* Work to complete
The span to repeat in the listing below runs from the line containing "M643,864L736,853L744,913" to the line containing "M962,1994L1059,2015", inclusive. Repeat it exactly, and only it.

* Source material
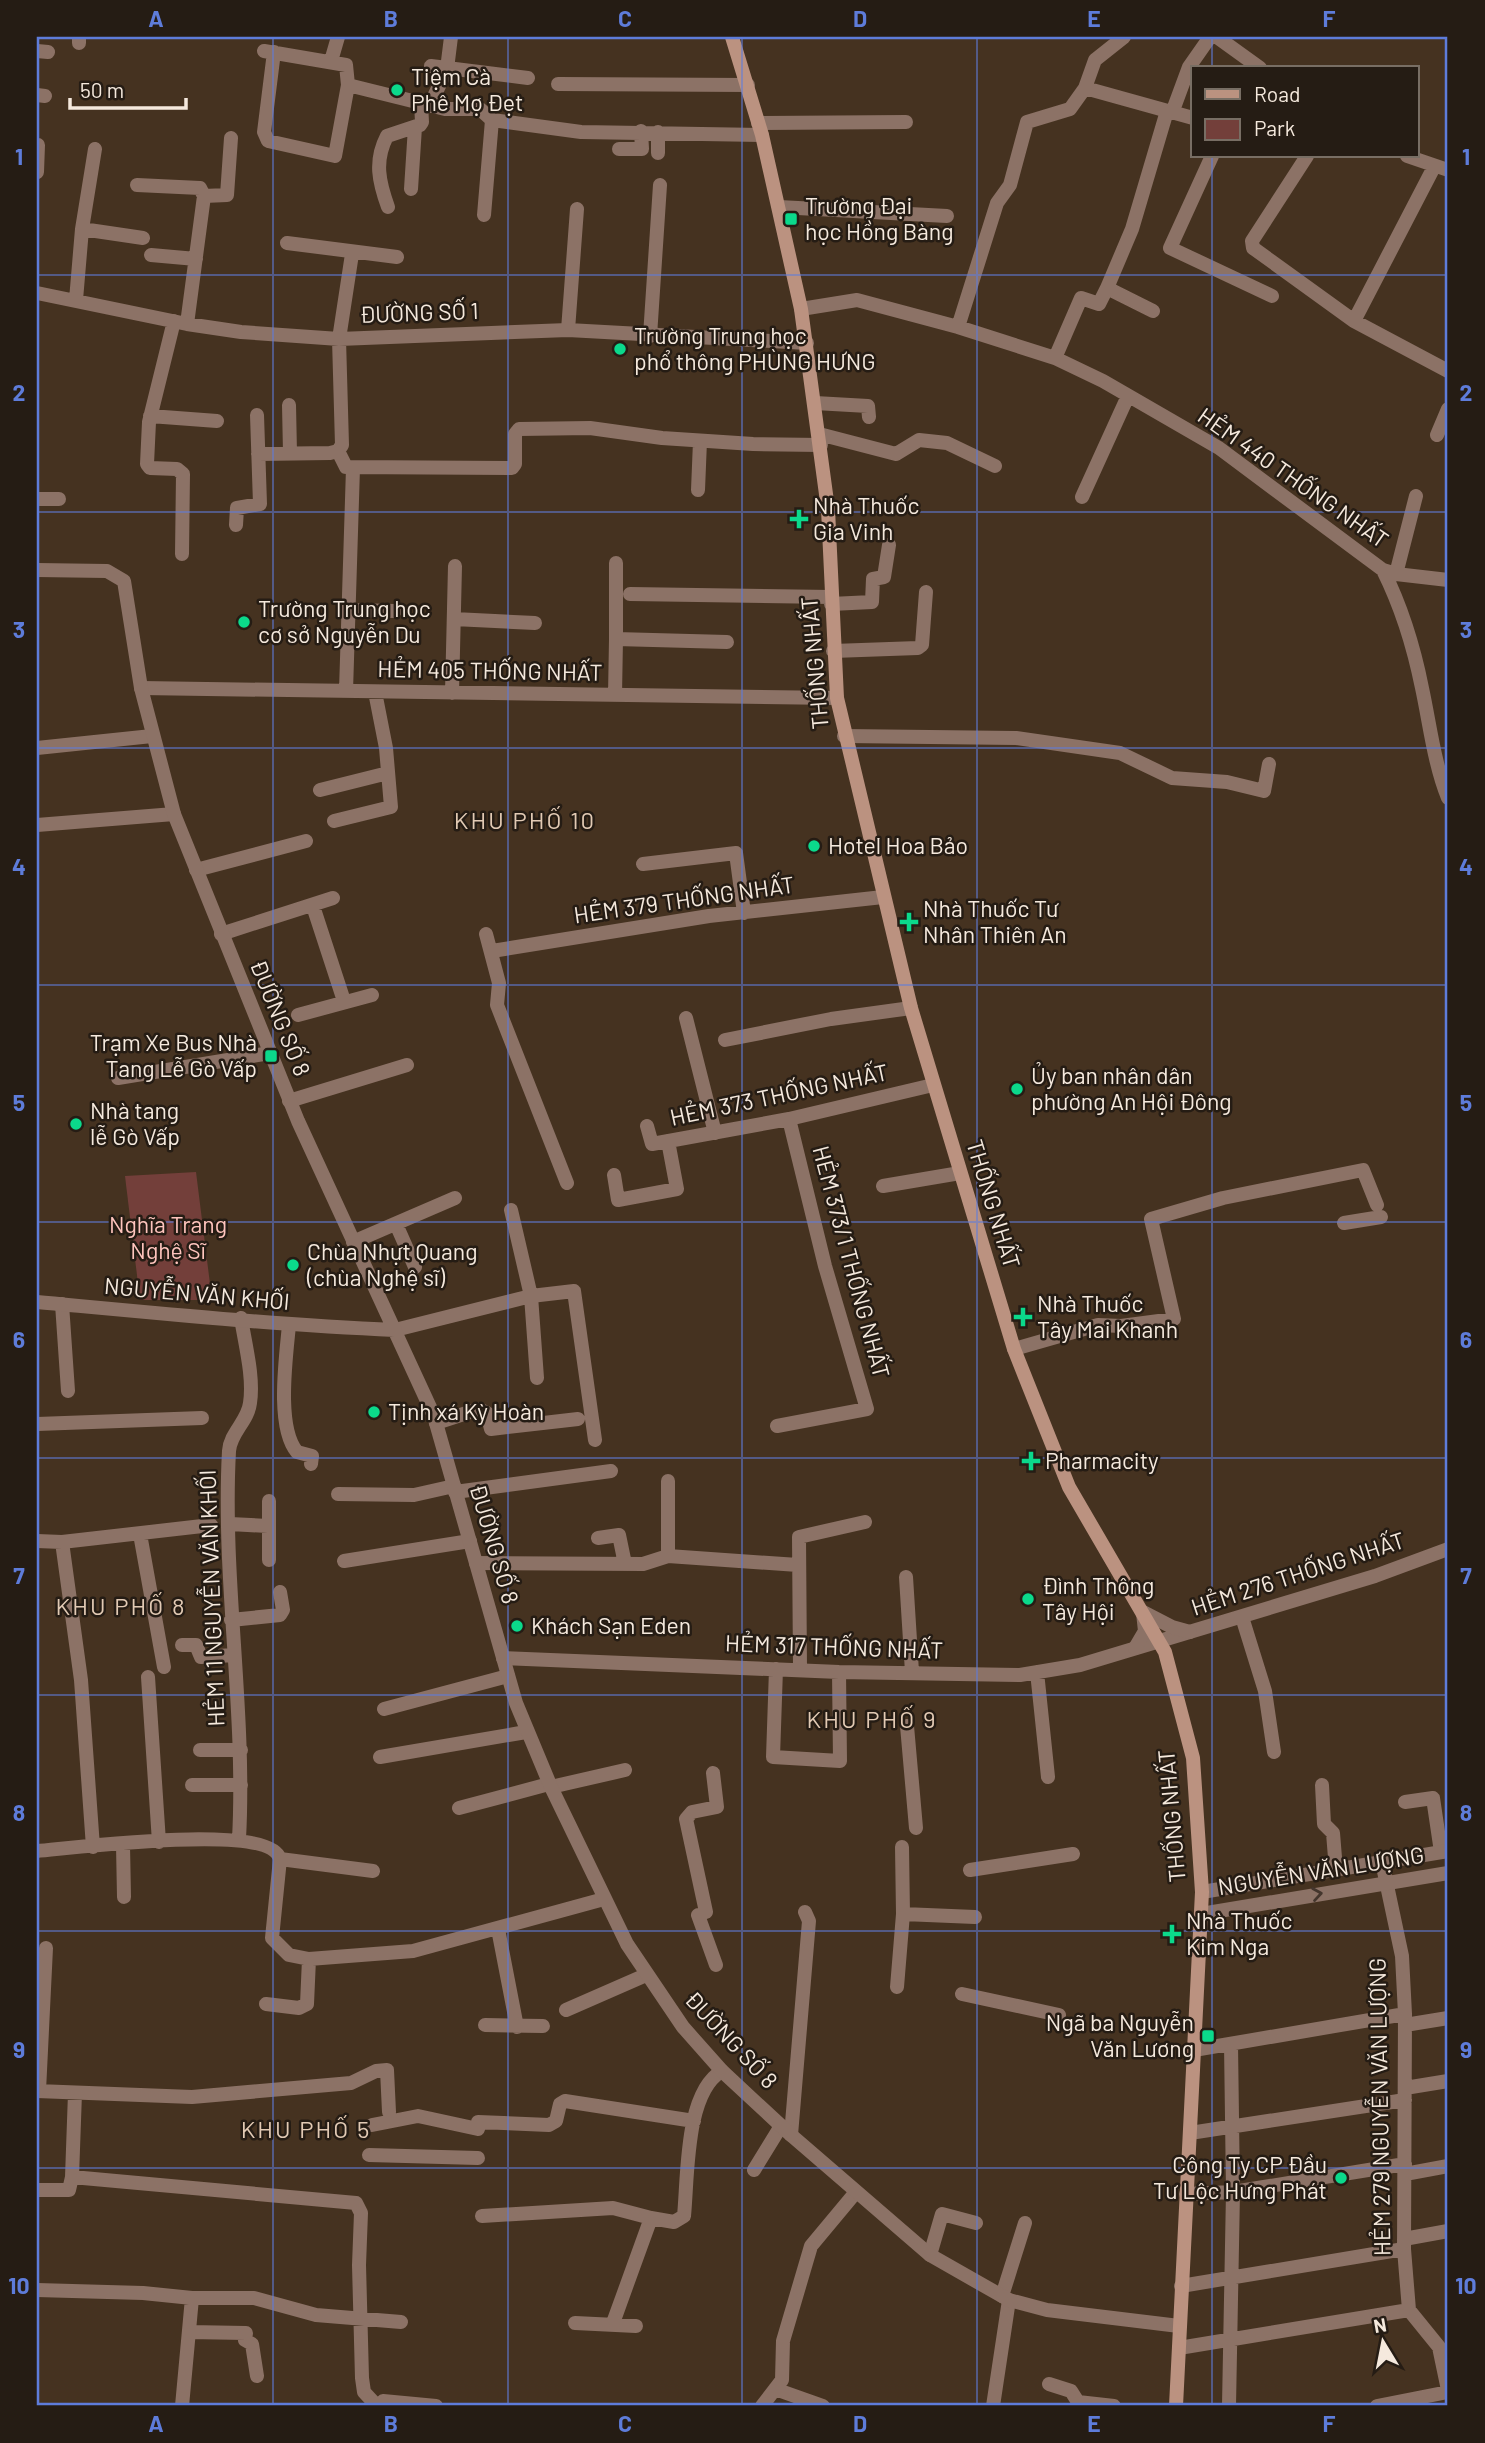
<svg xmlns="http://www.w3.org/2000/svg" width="1485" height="2443" viewBox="0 0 1485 2443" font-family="Barlow,sans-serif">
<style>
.green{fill:#733f3a}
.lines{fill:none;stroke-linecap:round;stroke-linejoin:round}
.minor{stroke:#8c7266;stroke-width:14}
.tertiary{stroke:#8c7266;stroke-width:14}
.secondary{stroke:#bb9280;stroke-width:14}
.oneway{stroke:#44362d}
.grid{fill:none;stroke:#5e7cda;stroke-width:2;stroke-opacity:0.55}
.poi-dot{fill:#0bd98b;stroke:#251c14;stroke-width:2.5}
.labels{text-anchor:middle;stroke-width:5;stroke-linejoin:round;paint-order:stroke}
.poi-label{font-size:23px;fill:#f5e9dd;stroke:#251c14;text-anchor:start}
.street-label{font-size:23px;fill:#f5e9dd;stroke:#251c14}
.park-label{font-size:23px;fill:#fec4bd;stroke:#251c14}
.neighbourhood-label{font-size:24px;letter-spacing:2px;fill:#e2cab4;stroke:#251c14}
.neatline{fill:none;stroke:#5e7cda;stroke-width:2.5}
.grid-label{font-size:23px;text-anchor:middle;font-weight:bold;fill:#5e7cda}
</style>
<rect width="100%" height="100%" fill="#453220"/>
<!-- green -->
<path class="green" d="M196,1172L212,1300H140L125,1176Z"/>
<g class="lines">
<!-- minor -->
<path class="minor" d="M1217,37L1260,68
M79,43V37
M37,51L48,52
M264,51L346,65L348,85L445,109H480L492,120L581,132L762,135
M274,52L264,132L268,141L335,156L348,85
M331,61L338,37
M431,66L528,78
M558,84L748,85
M1085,88L1193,118
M37,95L45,96
M430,105L447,69L451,37
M1172,113L1189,67L1210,37
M758,123L906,122
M619,149H642L641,131
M658,153V132
M1212,156L1170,248L1272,296
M1307,156L1252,241L1253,248L1354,321L1448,371
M1407,156L1448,170
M37,172L38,145
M137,185L200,188L204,196
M411,189L415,127
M388,207C379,182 374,161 387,136L420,125L422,122L421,103
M779,207L947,216
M484,215L492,120
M82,229L143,238
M287,243L397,257
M151,255L196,259
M1107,288L1132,229L1167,111
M37,293L187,324L241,332L339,339L568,330L807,343
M76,300L82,229L95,149
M801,309L857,300L958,327L1055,358L1103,381L1219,448L1383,570L1396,574L1448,580
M174,321L149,422L147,464L150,468L177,469L183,474L182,554
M1354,321L1434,167
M187,324L204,196L227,195L231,138
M958,327L997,203L1010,185L1027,122L1070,109L1085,88L1095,60L1124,37
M568,330L577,209
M650,336L660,185
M1055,358L1081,298L1099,304L1107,288L1153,311
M815,403L868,406L869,417
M289,405L290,453
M150,416L217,421
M819,434L896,454L919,440L947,443L995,466
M1437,435L1448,409
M338,451L346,467L512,468L515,464V434L519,429L590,428L662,438L753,444L821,445
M258,454L330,453L338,451L342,445L339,339L352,254
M698,490L700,441
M1082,497L1128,396
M37,499H59
M236,525L237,508L260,504L257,415
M1383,570C1401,606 1414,648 1422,688C1430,725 1434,763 1448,798
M1396,574L1416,496
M630,594L831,597
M831,604L872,602L873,579L884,577L889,545
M348,610L395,611
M454,619L535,623
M616,639V563
M833,651L918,648L922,645L926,592
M141,688L837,698
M346,691L353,468
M452,693L455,566
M615,695L616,639L727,642
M844,736L1016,738L1120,753L1172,778L1227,782L1264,791L1269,764
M37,748L152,736
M320,790L388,773
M334,821L391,807L386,748L375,692
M37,825L174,814
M643,864L736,853L744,913
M196,870L306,841
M313,906L344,1001
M221,934L333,898
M486,934L499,983L497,1005L567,1183
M492,951L709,916L883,897
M298,1015L372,995
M686,1018L715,1133
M725,1040L831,1019L911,1008
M118,1078L270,1053
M289,1101L407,1065
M647,1126L652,1144L789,1119L933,1085
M614,1175L618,1200L677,1189L668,1141
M883,1186L960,1173
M511,1210L531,1296L537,1378
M1344,1223L1381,1217
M396,1224L415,1267
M353,1242L455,1198
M62,1304L68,1391
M289,1325C286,1358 276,1427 297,1452L312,1456L311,1464
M395,1330L531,1296L574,1291L595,1440
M1014,1349L1098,1325L1121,1326L1174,1319L1151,1219L1223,1198L1363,1170L1377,1205
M436,1423L479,1409L487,1413L491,1429L578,1419
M37,1424L202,1418
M777,1426L867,1409L825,1266L789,1119
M455,1492L611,1471
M338,1494L414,1495L454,1486
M230,1524L268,1526
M140,1534L164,1667
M598,1538L619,1535L625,1564
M37,1541L62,1542L211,1525
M62,1542L81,1680L93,1847
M668,1556V1481
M269,1560V1501
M344,1561L470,1541
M476,1563L643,1564L668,1556L798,1565
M906,1577L912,1672
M1242,1617L1265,1691L1274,1752
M231,1620L280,1615L283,1610L280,1592
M182,1645H196L201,1657L234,1655
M503,1658L839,1672L1020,1675L1080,1665L1375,1576L1448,1549
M800,1668L799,1537L865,1522
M776,1669L773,1757L840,1761L839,1672
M1037,1672L1048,1777
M148,1677L159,1842
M384,1709L508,1676
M907,1726L916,1828
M200,1750H241
M380,1757L526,1732
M192,1785H241
M1322,1785L1324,1824L1333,1833L1336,1870
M551,1787L625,1770
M1405,1802L1433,1798L1441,1852
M459,1808L549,1784
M239,1839C246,1710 222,1580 229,1451C230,1433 248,1421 250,1403C254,1377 245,1344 241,1318
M123,1845L124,1897
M37,1851C74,1848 270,1822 280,1859L272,1938L289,1955L309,1959L413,1951L604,1899
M280,1859L373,1871
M1382,1862L1402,1956L1405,2014L1404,2249L1409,2310L1439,2347L1448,2390
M970,1870L1073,1854
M706,1912L686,1819L692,1812L717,1807L713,1773
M903,1914L975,1917
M698,1915L716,1965
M498,1929L517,2027
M897,1987L903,1914L902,1847
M962,1994L1059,2015
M266,2004L299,2008L307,2004L309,1959
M566,2010L646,1975
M485,2025L543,2026
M1405,2025L1448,2018
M1194,2050L1405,2014
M1405,2088L1448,2081
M37,2091L192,2097L351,2083L376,2071L387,2070L389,2112
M39,2091L46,1948
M478,2122L549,2125L556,2121L560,2104L565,2101L694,2121
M372,2125L418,2116L478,2129
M1190,2133L1405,2100
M791,2135L809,1921L805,1912
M369,2155L478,2158
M754,2170L781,2126
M1405,2174L1448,2166
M72,2177L75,2093
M37,2190H69L72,2177L356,2203L361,2213L359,2265L362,2378L364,2392L377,2406
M1186,2194L1233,2192L1405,2164
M482,2216L613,2208L651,2218L613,2323
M651,2218L674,2222L684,2216C688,2176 685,2092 722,2071
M1404,2239L1448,2231
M930,2255L942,2214L976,2223
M1181,2286L1404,2249
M37,2290L143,2293L192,2298H254L316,2315L401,2322
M1002,2296L1025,2223
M575,2323L636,2326
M189,2332L246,2333L245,2340L252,2344L257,2376
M1179,2348L1409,2310
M1049,2384L1071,2391L1078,2402L1114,2406
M775,2389L823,2406
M182,2406L192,2298
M379,2406L383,2401L436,2406
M762,2406L782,2380L783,2341L811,2246L856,2192
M993,2406L1009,2300
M1229,2406L1233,2192L1231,2044
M1377,2406L1448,2392"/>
<!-- tertiary -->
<path class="tertiary" d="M37,570L107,571L124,581L141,688L174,814L298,1121L434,1416L516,1703L551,1787L627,1944L683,2027L722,2071L791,2135L930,2255L1009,2300L1047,2310L1179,2326
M37,1302C156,1313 276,1325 395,1330
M1143,1612L1172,1627L1190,1632
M1135,1648L1145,1631L1143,1613
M1202,1892L1448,1851
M1201,1914L1448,1873"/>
<!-- secondary -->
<path class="secondary" d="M732,37L762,135L801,309L828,509L837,698L911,1008L1014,1349L1069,1487L1165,1652L1193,1758L1202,1892L1176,2406"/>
</g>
<!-- one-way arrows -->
<defs><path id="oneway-chevron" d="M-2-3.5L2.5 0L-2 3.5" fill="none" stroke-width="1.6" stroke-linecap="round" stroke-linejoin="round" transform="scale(1.75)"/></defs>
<use class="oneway" href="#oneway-chevron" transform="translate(1317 1894) rotate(-9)"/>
<!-- grid -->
<path class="grid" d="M273,37V2406M508,37V2406M742,37V2406M977,37V2406M1212,37V68M1212,156V2406M37,275H1448M37,512H1448M37,748H1448M37,985H1448M37,1222H1448M37,1458H1448M37,1695H1448M37,1931H1448M37,2168H1448"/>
<!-- markers -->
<g class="poi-dot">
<circle cx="397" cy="90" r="7"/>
<rect x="784" y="212" width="14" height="14" rx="3.5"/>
<circle cx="620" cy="349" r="7"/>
<path d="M795.5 508.5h7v7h7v7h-7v7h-7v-7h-7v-7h7z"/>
<circle cx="244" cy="622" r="7"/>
<circle cx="814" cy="846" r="7"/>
<path d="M905.5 911.5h7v7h7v7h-7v7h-7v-7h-7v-7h7z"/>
<rect x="264" y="1049" width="14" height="14" rx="3.5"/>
<circle cx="1017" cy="1089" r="7"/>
<circle cx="76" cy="1124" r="7"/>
<circle cx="293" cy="1265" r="7"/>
<path d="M1019.5 1306.5h7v7h7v7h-7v7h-7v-7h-7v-7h7z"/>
<circle cx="374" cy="1412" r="7"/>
<path d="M1027.5 1450.5h7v7h7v7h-7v7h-7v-7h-7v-7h7z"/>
<circle cx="1028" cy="1599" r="7"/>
<circle cx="517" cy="1626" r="7"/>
<path d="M1168.5 1923.5h7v7h7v7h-7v7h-7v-7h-7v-7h7z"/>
<rect x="1201" y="2029" width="14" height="14" rx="3.5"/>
<circle cx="1341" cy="2178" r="7"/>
</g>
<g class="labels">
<!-- poi labels -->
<g class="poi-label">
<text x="411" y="85">Tiệm Cà<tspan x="411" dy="26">Phê Mợ Đẹt</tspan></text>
<text x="805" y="214">Trường Đại<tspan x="805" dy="26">học Hồng Bàng</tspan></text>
<text x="634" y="344">Trường Trung học<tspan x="634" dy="26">phổ thông PHÙNG HƯNG</tspan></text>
<text x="813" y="514">Nhà Thuốc<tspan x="813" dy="26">Gia Vinh</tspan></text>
<text x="258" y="617">Trường Trung học<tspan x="258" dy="26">cơ sở Nguyễn Du</tspan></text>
<text x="828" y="854">Hotel Hoa Bảo</text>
<text x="923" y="917">Nhà Thuốc Tư<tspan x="923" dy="26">Nhân Thiên An</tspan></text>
<text x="257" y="1051" text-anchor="end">Trạm Xe Bus Nhà<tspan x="257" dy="26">Tang Lễ Gò Vấp</tspan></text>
<text x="1031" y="1084">Ủy ban nhân dân<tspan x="1031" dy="26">phường An Hội Đông</tspan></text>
<text x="90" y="1119">Nhà tang<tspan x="90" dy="26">lễ Gò Vấp</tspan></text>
<text x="307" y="1260">Chùa Nhựt Quang<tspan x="307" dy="26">(chùa Nghệ sĩ)</tspan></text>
<text x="1037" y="1312">Nhà Thuốc<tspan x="1037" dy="26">Tây Mai Khanh</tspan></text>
<text x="388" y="1420">Tịnh xá Kỳ Hoàn</text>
<text x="1045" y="1469">Pharmacity</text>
<text x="1042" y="1594">Đình Thông<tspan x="1042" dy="26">Tây Hội</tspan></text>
<text x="531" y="1634">Khách Sạn Eden</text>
<text x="1186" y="1929">Nhà Thuốc<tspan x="1186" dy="26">Kim Nga</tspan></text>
<text x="1194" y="2031" text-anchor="end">Ngã ba Nguyễn<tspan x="1194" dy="26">Văn Lương</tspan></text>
<text x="1327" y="2173" text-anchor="end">Công Ty CP Đầu<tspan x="1327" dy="26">Tư Lộc Hưng Phát</tspan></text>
</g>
<!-- street labels -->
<g class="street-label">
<text transform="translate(419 313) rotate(-2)" y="8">ĐƯỜNG SỐ 1</text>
<text transform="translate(1293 478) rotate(35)" y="8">HẺM 440 THỐNG NHẤT</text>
<text transform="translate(815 663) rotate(-95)" y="8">THỐNG NHẤT</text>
<text transform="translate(490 671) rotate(1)" y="8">HẺM 405 THỐNG NHẤT</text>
<text transform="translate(684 900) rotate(-8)" y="8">HẺM 379 THỐNG NHẤT</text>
<text transform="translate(280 1018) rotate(68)" y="8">ĐƯỜNG SỐ 8</text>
<text transform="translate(779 1095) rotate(-12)" y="8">HẺM 373 THỐNG NHẤT</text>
<text transform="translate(993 1204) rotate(73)" y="8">THỐNG NHẤT</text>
<text transform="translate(851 1262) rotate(75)" y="8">HẺM 373/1 THỐNG NHẤT</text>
<text transform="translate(197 1294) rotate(5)" y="8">NGUYỄN VĂN KHỐI</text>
<text transform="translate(494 1544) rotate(74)" y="8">ĐƯỜNG SỐ 8</text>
<text transform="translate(1298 1574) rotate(-18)" y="8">HẺM 276 THỐNG NHẤT</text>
<text transform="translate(212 1598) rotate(-92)" y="8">HẺM 11 NGUYỄN VĂN KHỐI</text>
<text transform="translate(834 1647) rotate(2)" y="8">HẺM 317 THỐNG NHẤT</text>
<text transform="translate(1172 1816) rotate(-95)" y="8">THỐNG NHẤT</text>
<text transform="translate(1321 1871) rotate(-9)" y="8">NGUYỄN VĂN LƯỢNG</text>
<text transform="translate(731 2040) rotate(47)" y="8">ĐƯỜNG SỐ 8</text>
<text transform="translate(1380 2107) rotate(-91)" y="8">HẺM 279 NGUYỄN VĂN LƯỢNG</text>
</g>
<!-- park labels -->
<g class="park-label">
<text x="168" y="1233">Nghĩa Trang<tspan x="168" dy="26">Nghệ Sĩ</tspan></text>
</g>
<!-- neighbourhood labels -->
<g class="neighbourhood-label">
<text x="525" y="829">KHU PHỐ 10</text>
<text x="121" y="1615">KHU PHỐ 8</text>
<text x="872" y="1728">KHU PHỐ 9</text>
<text x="306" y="2138">KHU PHỐ 5</text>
</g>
</g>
<!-- border -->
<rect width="1485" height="2443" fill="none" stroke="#251c14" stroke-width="77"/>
<!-- legend -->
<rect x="1191" y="66" width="228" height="91" fill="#251c14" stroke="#786e64" stroke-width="2"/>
<rect x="1205" y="89" width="35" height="10" fill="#bb9280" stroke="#786e64" stroke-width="2"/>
<text x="1254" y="102" font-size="21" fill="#f5e9dd">Road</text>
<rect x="1205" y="119" width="35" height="21" fill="#733f3a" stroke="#786e64" stroke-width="2"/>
<text x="1254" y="136" font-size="21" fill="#f5e9dd">Park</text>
<!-- north arrow -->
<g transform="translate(1383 2342) rotate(350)" stroke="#251c14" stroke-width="5" paint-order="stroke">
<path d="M0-5L12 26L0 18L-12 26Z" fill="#f5e9dd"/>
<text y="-10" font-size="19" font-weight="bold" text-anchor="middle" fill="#f5e9dd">N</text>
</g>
<!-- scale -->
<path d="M70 98v10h116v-10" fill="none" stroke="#f5e9dd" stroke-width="3.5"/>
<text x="80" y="98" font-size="21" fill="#f5e9dd" stroke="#251c14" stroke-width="5" paint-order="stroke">50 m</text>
<rect x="38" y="38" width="1408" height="2366" class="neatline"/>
<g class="grid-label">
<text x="156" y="27">A</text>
<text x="391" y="27">B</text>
<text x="625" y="27">C</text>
<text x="860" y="27">D</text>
<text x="1094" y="27">E</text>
<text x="1329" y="27">F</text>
<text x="19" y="165">1</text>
<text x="1466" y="165">1</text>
<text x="19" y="401">2</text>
<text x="1466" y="401">2</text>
<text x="19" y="638">3</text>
<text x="1466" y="638">3</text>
<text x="19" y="875">4</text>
<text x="1466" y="875">4</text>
<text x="19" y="1111">5</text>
<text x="1466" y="1111">5</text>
<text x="19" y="1348">6</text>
<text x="1466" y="1348">6</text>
<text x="19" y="1584">7</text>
<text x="1466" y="1584">7</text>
<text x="19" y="1821">8</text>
<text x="1466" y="1821">8</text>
<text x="19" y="2058">9</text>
<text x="1466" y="2058">9</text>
<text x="19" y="2294">10</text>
<text x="1466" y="2294">10</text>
<text x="156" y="2432">A</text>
<text x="391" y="2432">B</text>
<text x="625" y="2432">C</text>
<text x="860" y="2432">D</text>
<text x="1094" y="2432">E</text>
<text x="1329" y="2432">F</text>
</g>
</svg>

* Answer section
M643,864L736,853L744,913
M196,870L306,841
M313,906L344,1001
M221,934L333,898
M486,934L499,983L497,1005L567,1183
M492,951L709,916L883,897
M298,1015L372,995
M686,1018L715,1133
M725,1040L831,1019L911,1008
M118,1078L270,1053
M289,1101L407,1065
M647,1126L652,1144L789,1119L933,1085
M614,1175L618,1200L677,1189L668,1141
M883,1186L960,1173
M511,1210L531,1296L537,1378
M1344,1223L1381,1217
M396,1224L415,1267
M353,1242L455,1198
M62,1304L68,1391
M289,1325C286,1358 276,1427 297,1452L312,1456L311,1464
M395,1330L531,1296L574,1291L595,1440
M1014,1349L1098,1325L1121,1326L1174,1319L1151,1219L1223,1198L1363,1170L1377,1205
M436,1423L479,1409L487,1413L491,1429L578,1419
M37,1424L202,1418
M777,1426L867,1409L825,1266L789,1119
M455,1492L611,1471
M338,1494L414,1495L454,1486
M230,1524L268,1526
M140,1534L164,1667
M598,1538L619,1535L625,1564
M37,1541L62,1542L211,1525
M62,1542L81,1680L93,1847
M668,1556V1481
M269,1560V1501
M344,1561L470,1541
M476,1563L643,1564L668,1556L798,1565
M906,1577L912,1672
M1242,1617L1265,1691L1274,1752
M231,1620L280,1615L283,1610L280,1592
M182,1645H196L201,1657L234,1655
M503,1658L839,1672L1020,1675L1080,1665L1375,1576L1448,1549
M800,1668L799,1537L865,1522
M776,1669L773,1757L840,1761L839,1672
M1037,1672L1048,1777
M148,1677L159,1842
M384,1709L508,1676
M907,1726L916,1828
M200,1750H241
M380,1757L526,1732
M192,1785H241
M1322,1785L1324,1824L1333,1833L1336,1870
M551,1787L625,1770
M1405,1802L1433,1798L1441,1852
M459,1808L549,1784
M239,1839C246,1710 222,1580 229,1451C230,1433 248,1421 250,1403C254,1377 245,1344 241,1318
M123,1845L124,1897
M37,1851C74,1848 270,1822 280,1859L272,1938L289,1955L309,1959L413,1951L604,1899
M280,1859L373,1871
M1382,1862L1402,1956L1405,2014L1404,2249L1409,2310L1439,2347L1448,2390
M970,1870L1073,1854
M706,1912L686,1819L692,1812L717,1807L713,1773
M903,1914L975,1917
M698,1915L716,1965
M498,1929L517,2027
M897,1987L903,1914L902,1847
M962,1994L1059,2015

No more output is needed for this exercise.